A Large and Diverse Opportunity Set
The residential property market offers enormous scope for both property investors and multi-asset allocators to widen their investment universe. The global residential property market has a total estimated value of $258.5 trillion, which dwarfs its’ commercial sibling ($68 trillion) and more than doubles the potential investment capacity of the global equity ($105.8 trillion) and global bond ($123.5 trillion) markets.1 With a global glut of savings outpacing the supply of institutional grade investments, residential property is an opportunity set that is simply too big for institutions to ignore.
Figure 1: Residential Property Market Dwarfs the Global Equity and Bond Markets
Sources: SIFMA. As of July 2021. Savills.
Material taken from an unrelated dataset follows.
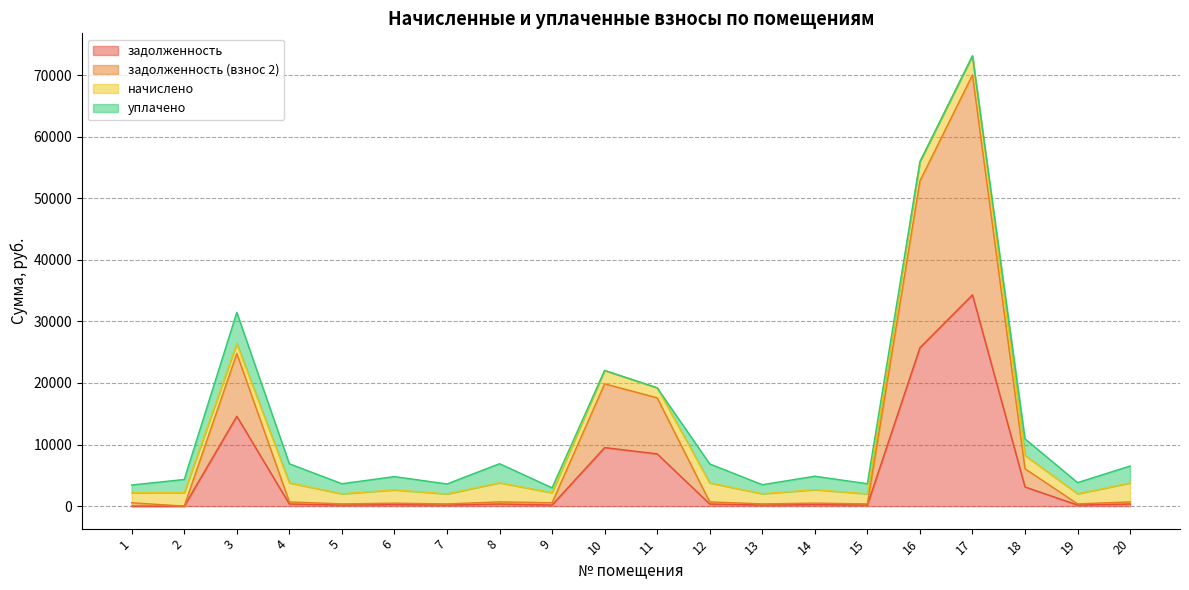

How many positive values does the задолженность series have?

18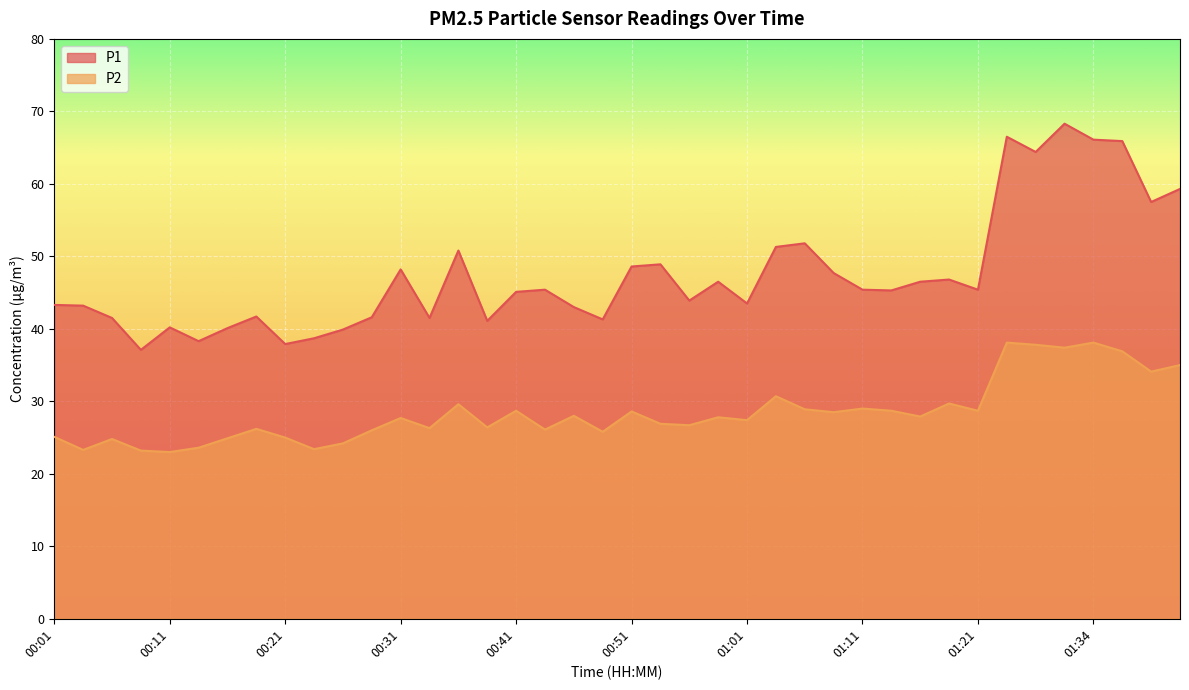

Does the chart display data point markers on the line(s)?

No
As of December 2021.
Investment interest in European residential property, in particular, has surged of late, with transaction volumes trebling to nearly 30% of total deal flow over the past decade.2 This rise has been driven not only by a desire to plug the gap left by retail property’s e-commerce-driven demise, but also by the compelling investment rationale. Given the residential sector accounted for over 40% of transactions in 2021 in the U.S., we anticipate that this sector will become the dominant form of property investment in Europe within the next five years—or perhaps even sooner.
Figure 2: An Existing Need to Plug the Retail Investment Gap
Source: RCA. As of February 2022.
The sheer variation within the residential opportunity set is an added attraction, and includes offerings such as:
- Holding existing private rented sector (PRS) stock
- Creating new stock via build-to-rent (BTR) or build-to-sell (BTS) in multifamily apartments/or single family dwellings
- Land banking
- Access to niche sectors (e.g. co-living and micro-apartments)
- Targeting specific demographics via senior living and purpose built student accommodation (PBSA)
The rise of impact investing and a greater focus on ESG have also boosted the emphasis on “social” factors, which has increased the volume of capital targeting social rented and affordable housing markets. Indeed, the sector’s diversity raises the possibility that an investor could build a highly diversified investment portfolio that solely comprises residential assets.
1. Sources: Savills; SIFMA. Data for equities and bonds as of July 2021, and data for real estate as of December 2021.
2. Source: RCA. As of February 2022.